No matter what anyone says, I believe that it's a perfectly acceptable form of self-esteem reinfocement. The people who are quick to tell you that it's unhealthy and immoral are the same people who sleep in twin beds with their significant others and only have sex once a month. I don't see what the problem is!

When you think about it, the poser had to have had major cajones to even attempt such a thing as pretend to be an employee just to get a look at a guy's half naked body. Any schmoe can whistle and make obscene gestures at someone who they think is drop dead gorgeous, but it takes a gutsy son of a bitch to do what Kevin did. That's why it made me feel good.

I can't help but wonder how many other people have fallen victim to cheesy schemes like that. It kind of makes you wonder why store employees don't wear anything to identify themselves like uniforms or name tags. In the mean time, watch out for those clothing store predators!

Wednesday, November 01, 2006

No glove, no love... sort of

While on the train with my friend Patrick last week, the question came up about who is supposed to supply the condom(s) for a booty call. It was one of those casual conversations between two fun gay friends, sans the cups of General Foods Inernational Coffee. I loved it because the straight people got up and moved to another part of the car.

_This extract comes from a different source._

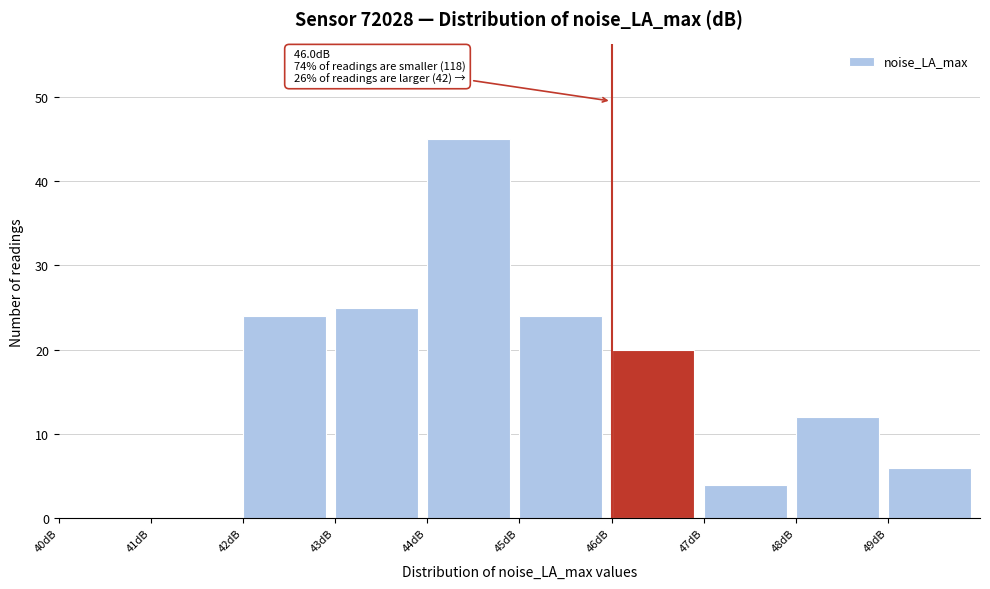

Over which range of the x-axis is the bar tallest?

44 to 45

Patrick failed to explain to me why he thinks that the bottom should be responsible for supplying the condom. I think that it's the top's responsibility, for one simple reason: he knows what size condom to use.

I can't tell you how many times the top didn't have a condom and all I had were the regular sized ones and he'd get all mad because he needs magnums and it's a big issue all of a sudden. Experiences like that taught me to come prepared. Soon after, I'd show up to a guy's house with a nice little selection of sizes and colors and he'd happily choose the biggest one because he didn't want to be seen reaching for the 'extra fit' (small). Not that size matters.

In retrospect, it seems silly to quibble over who should have the condoms. The real issue is having condoms there in the first place. I have a strong opinion about men who 'conveniently' forget to have condoms when they initiate the booty call - they're just trying to ride bareback. Boo-urns! We don't like that.